## [What this task involves]
Please return every line in the following data that includes the string "size".

## [Stored data]
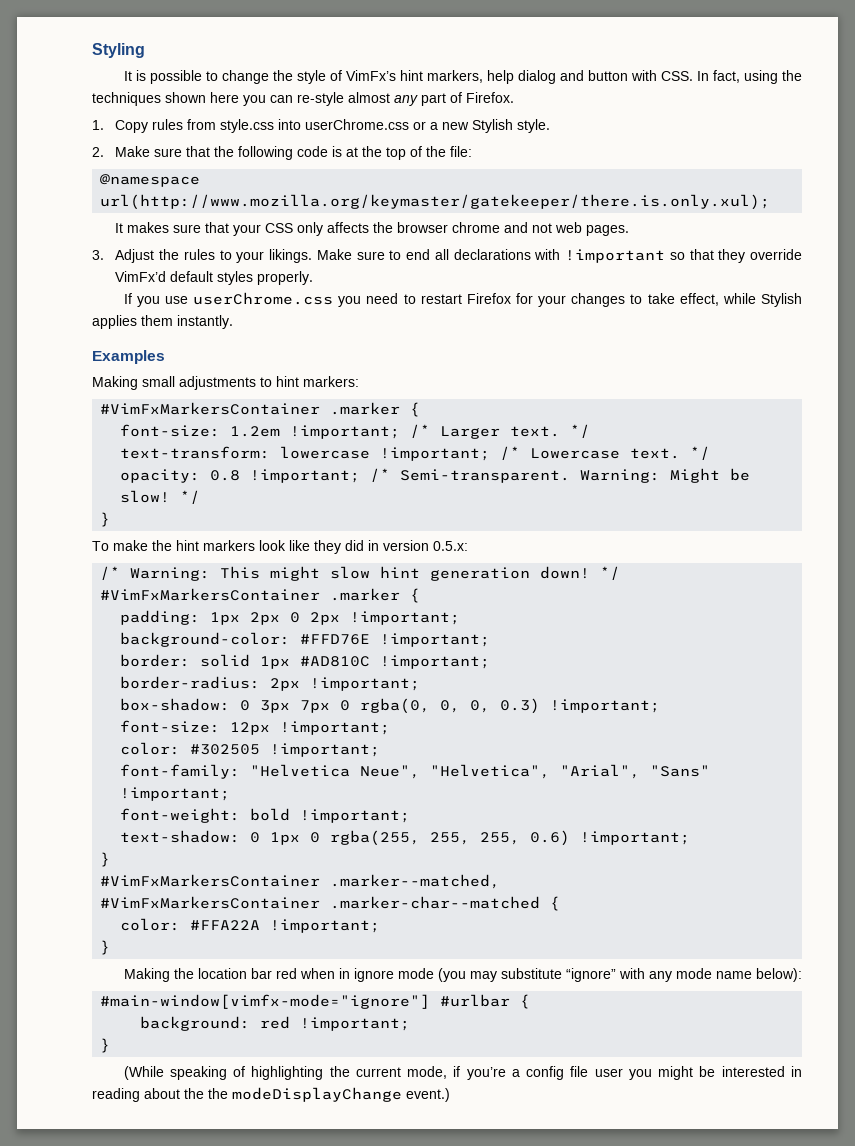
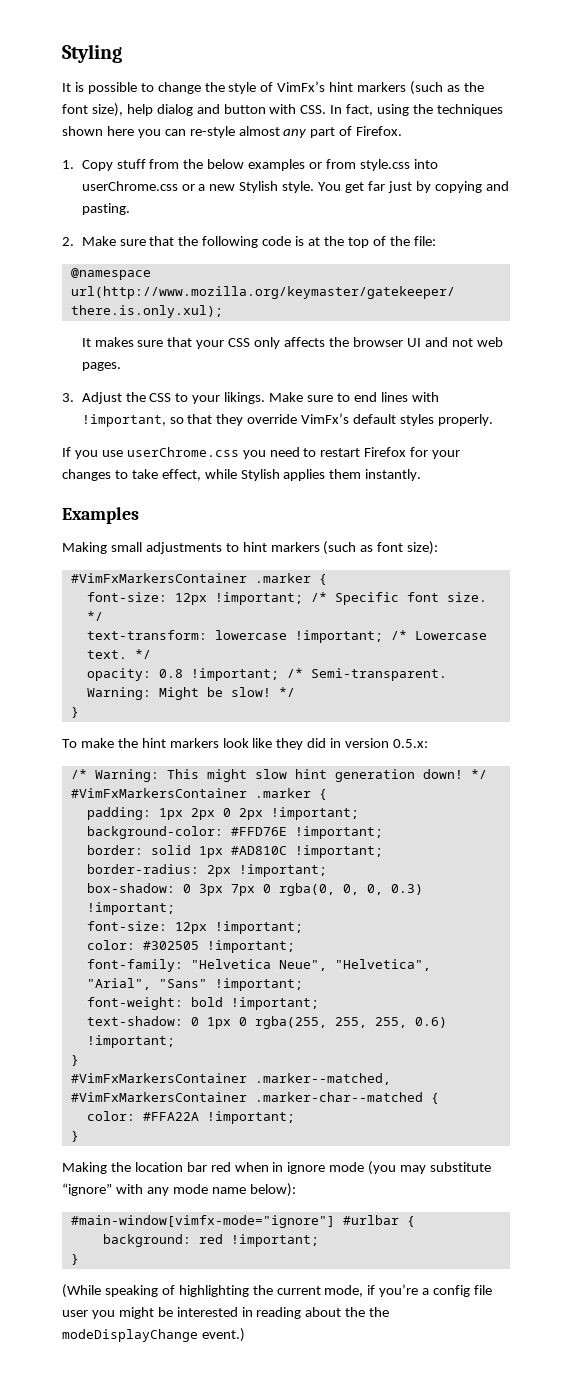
[426,70,483,83] markers, -> [357,81,484,95] [62,103,123,117] markers (such as the font size),
[152,119,184,130] rules -> [116,159,323,171] stuff from the below examples or
(551, 126) none -> [318,181,509,193] [81,203,130,215] You get far just by copying and pasting.
[452,222,501,233] chrome -> [406,338,421,347] UI
[183,249,215,260] rules -> [149,393,172,402] CSS
[434,249,666,263] all declarations with !important -> [380,392,439,402] [81,414,166,427] lines with !important,
[115,271,167,282] VimFx’d -> [301,413,350,424] VimFx’s
[303,376,359,387] markers: -> [270,541,439,555] markers (such as font size):
[230,424,561,439] 1.2em !important; /* Larger text. -> [174,592,487,605] 12px !important; /* Specific font size.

## [Exercise response]
[426,70,483,83] markers, -> [357,81,484,95] [62,103,123,117] markers (such as the font size),
[303,376,359,387] markers: -> [270,541,439,555] markers (such as font size):
[230,424,561,439] 1.2em !important; /* Larger text. -> [174,592,487,605] 12px !important; /* Specific font size.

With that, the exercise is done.